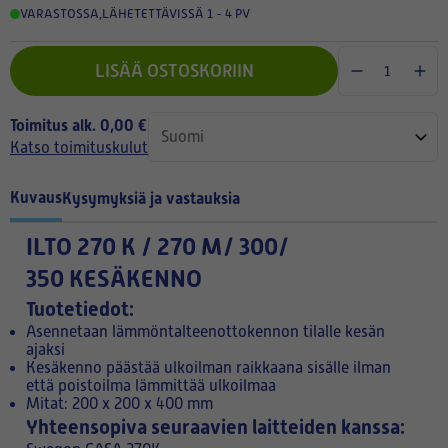
VARASTOSSA
,
LÄHETETTÄVISSÄ 1 - 4 PV
LISÄÄ OSTOSKORIIN
Toimitus alk. 0,00 €
Katso toimituskulut
Kuvaus
Kysymyksiä ja vastauksia
ILTO 270 K / 270 M/ 300/
350
KESÄKENNO
Tuotetiedot:
Asennetaan lämmöntalteenottokennon tilalle kesän
ajaksi
Kesäkenno päästää ulkoilman raikkaana sisälle ilman
että poistoilma lämmittää ulkoilmaa
Mitat: 200 x 200 x 400 mm
Yhteensopiva seuraavien laitteiden kanssa:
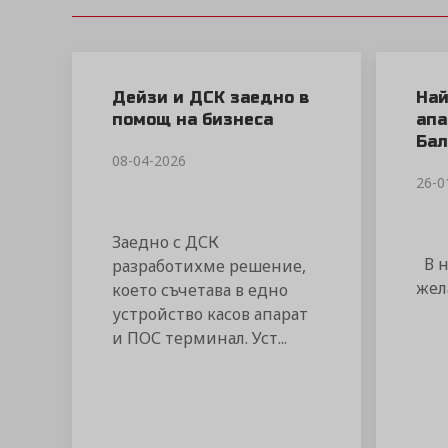
Дейзи и ДСК заедно в
Най
помощ на бизнеса
апа
Бал
08-04-2026
26-0
Заедно с ДСК
В н
разработихме решение,
жел
което съчетава в едно
устройство касов апарат
и ПОС терминал. Уст...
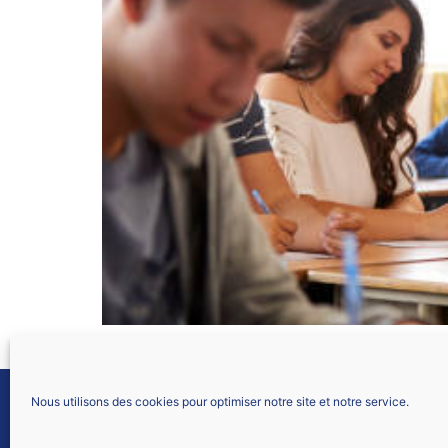
Dans le cadre d’une évolution de carrière, ce
Nous utilisons des cookies pour optimiser notre site et notre service.
SNALC LYON
61 allée Font Bénite
42155 SAINT LÉGER SUR ROANNE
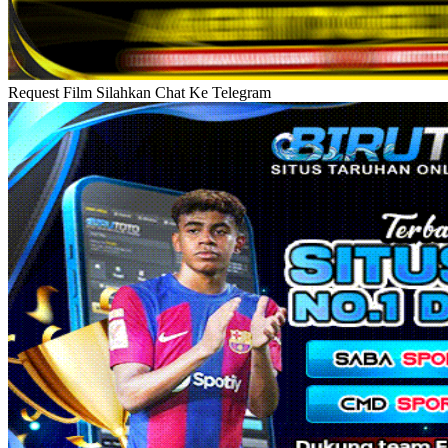
Request Film Silahkan Chat Ke Telegram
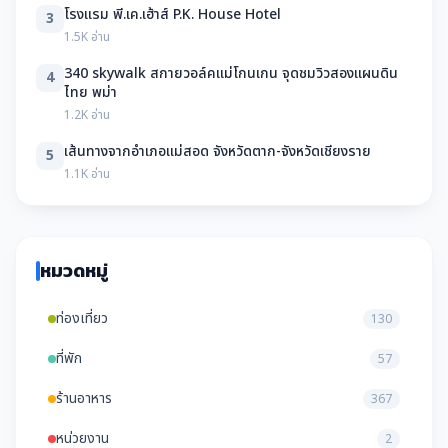
โรงแรม พี.เค.เฮ้าส์ P.K. House Hotel
3
1.5K อ่าน
340 skywalk สกายวอล์คแม่โกนเกน จุดชมวิวสองแผนดิน
4
ไทย พม่า
1.2K อ่าน
เส้นทางจากอำเภอแม่สอด จังหวัดตาก-จังหวัดเชียงราย
5
1.1K อ่าน
หมวดหมู่
ท่องเที่ยว
130
ที่พัก
57
ร้านอาหาร
367
หน่วยงาน
2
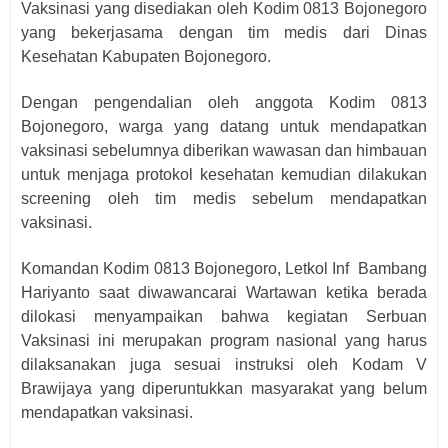
Vaksinasi yang disediakan oleh Kodim 0813 Bojonegoro
yang bekerjasama dengan tim medis dari Dinas
Kesehatan Kabupaten Bojonegoro.
Dengan pengendalian oleh anggota Kodim 0813
Bojonegoro, warga yang datang untuk mendapatkan
vaksinasi sebelumnya diberikan wawasan dan himbauan
untuk menjaga protokol kesehatan kemudian dilakukan
screening oleh tim medis sebelum mendapatkan
vaksinasi.
Komandan Kodim 0813 Bojonegoro, Letkol Inf
Bambang
Hariyanto saat diwawancarai Wartawan ketika berada
dilokasi menyampaikan bahwa kegiatan Serbuan
Vaksinasi ini merupakan program nasional yang harus
dilaksanakan juga sesuai instruksi oleh Kodam V
Brawijaya yang diperuntukkan masyarakat yang belum
mendapatkan vaksinasi.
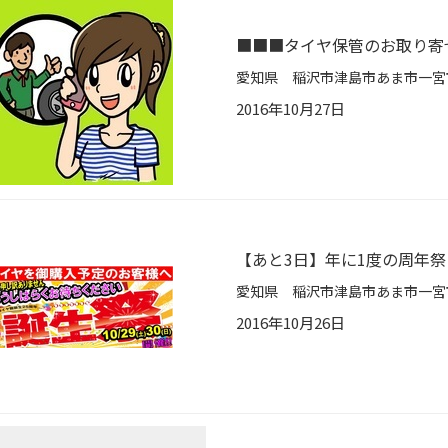
■■■タイヤ保管のお取り寄せ
2016年10月27日
【あと3日】年に1度の周年祭
2016年10月26日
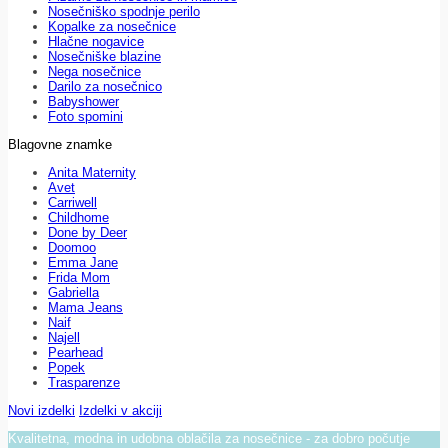
Nosečniško spodnje perilo
Kopalke za nosečnice
Hlačne nogavice
Nosečniške blazine
Nega nosečnice
Darilo za nosečnico
Babyshower
Foto spomini
Blagovne znamke
Anita Maternity
Avet
Carriwell
Childhome
Done by Deer
Doomoo
Emma Jane
Frida Mom
Gabriella
Mama Jeans
Naif
Najell
Pearhead
Popek
Trasparenze
Novi izdelki
Izdelki v akciji
Kvalitetna, modna in udobna oblačila za nosečnice - za dobro počutje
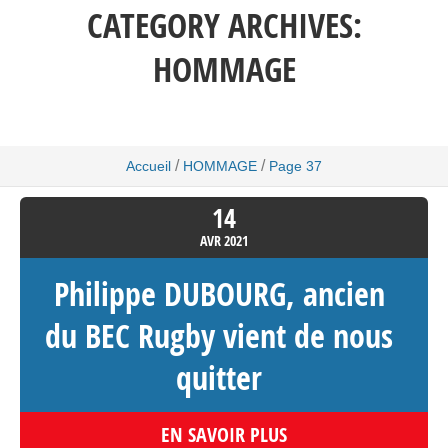
CATEGORY ARCHIVES:
HOMMAGE
/
/
Accueil
HOMMAGE
Page 37
14
AVR
2021
Philippe DUBOURG, ancien
du BEC Rugby vient de nous
quitter
EN SAVOIR PLUS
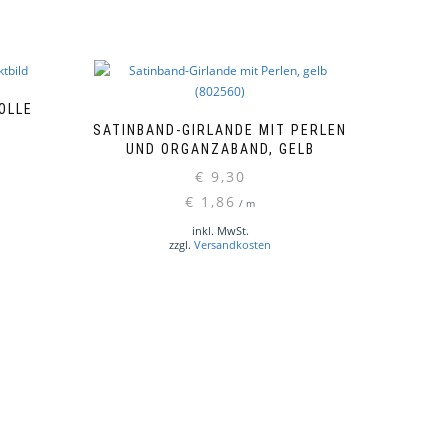
OLLE
SATINBAND-GIRLANDE MIT PERLEN
UND ORGANZABAND, GELB
€
9,30
€
1,86
/
m
inkl. MwSt.
zzgl.
Versandkosten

=-=-=-=-=

### The problem
Give back every line of text in the material above word for word, leaving out the picture markers.

### Your solution
VARASTOSSA
,
LÄHETETTÄVISSÄ 1 - 4 PV
LISÄÄ OSTOSKORIIN
Toimitus alk. 0,00 €
Katso toimituskulut
Kuvaus
Kysymyksiä ja vastauksia
ILTO 270 K / 270 M/ 300/
350
KESÄKENNO
Tuotetiedot:
Asennetaan lämmöntalteenottokennon tilalle kesän
ajaksi
Kesäkenno päästää ulkoilman raikkaana sisälle ilman
että poistoilma lämmittää ulkoilmaa
Mitat: 200 x 200 x 400 mm
Yhteensopiva seuraavien laitteiden kanssa:
Дейзи и ДСК заедно в
Най
помощ на бизнеса
апа
Бал
08-04-2026
26-0
Заедно с ДСК
В н
разработихме решение,
жел
което съчетава в едно
устройство касов апарат
и ПОС терминал. Уст...
Dans le cadre d’une évolution de carrière, ce
Nous utilisons des cookies pour optimiser notre site et notre service.
SNALC LYON
61 allée Font Bénite
42155 SAINT LÉGER SUR ROANNE
Request Film Silahkan Chat Ke Telegram
โรงแรม พี.เค.เฮ้าส์ P.K. House Hotel
3
1.5K อ่าน
340 skywalk สกายวอล์คแม่โกนเกน จุดชมวิวสองแผนดิน
4
ไทย พม่า
1.2K อ่าน
เส้นทางจากอำเภอแม่สอด จังหวัดตาก-จังหวัดเชียงราย
5
1.1K อ่าน
หมวดหมู่
ท่องเที่ยว
130
ที่พัก
57
ร้านอาหาร
367
หน่วยงาน
2
Vaksinasi yang disediakan oleh Kodim 0813 Bojonegoro
yang bekerjasama dengan tim medis dari Dinas
Kesehatan Kabupaten Bojonegoro.
Dengan pengendalian oleh anggota Kodim 0813
Bojonegoro, warga yang datang untuk mendapatkan
vaksinasi sebelumnya diberikan wawasan dan himbauan
untuk menjaga protokol kesehatan kemudian dilakukan
screening oleh tim medis sebelum mendapatkan
vaksinasi.
Komandan Kodim 0813 Bojonegoro, Letkol Inf
Bambang
Hariyanto saat diwawancarai Wartawan ketika berada
dilokasi menyampaikan bahwa kegiatan Serbuan
Vaksinasi ini merupakan program nasional yang harus
dilaksanakan juga sesuai instruksi oleh Kodam V
Brawijaya yang diperuntukkan masyarakat yang belum
mendapatkan vaksinasi.
■■■タイヤ保管のお取り寄せ
2016年10月27日
【あと3日】年に1度の周年祭
2016年10月26日
Nosečniško spodnje perilo
Kopalke za nosečnice
Hlačne nogavice
Nosečniške blazine
Nega nosečnice
Darilo za nosečnico
Babyshower
Foto spomini
Blagovne znamke
Anita Maternity
Avet
Carriwell
Childhome
Done by Deer
Doomoo
Emma Jane
Frida Mom
Gabriella
Mama Jeans
Naif
Najell
Pearhead
Popek
Trasparenze
Novi izdelki
Izdelki v akciji
Kvalitetna, modna in udobna oblačila za nosečnice - za dobro počutje
CATEGORY ARCHIVES:
HOMMAGE
/
/
Accueil
HOMMAGE
Page 37
14
AVR
2021
Philippe DUBOURG, ancien
du BEC Rugby vient de nous
quitter
EN SAVOIR PLUS
OLLE
SATINBAND-GIRLANDE MIT PERLEN
UND ORGANZABAND, GELB
€
9,30
€
1,86
/
m
inkl. MwSt.
zzgl.
Versandkosten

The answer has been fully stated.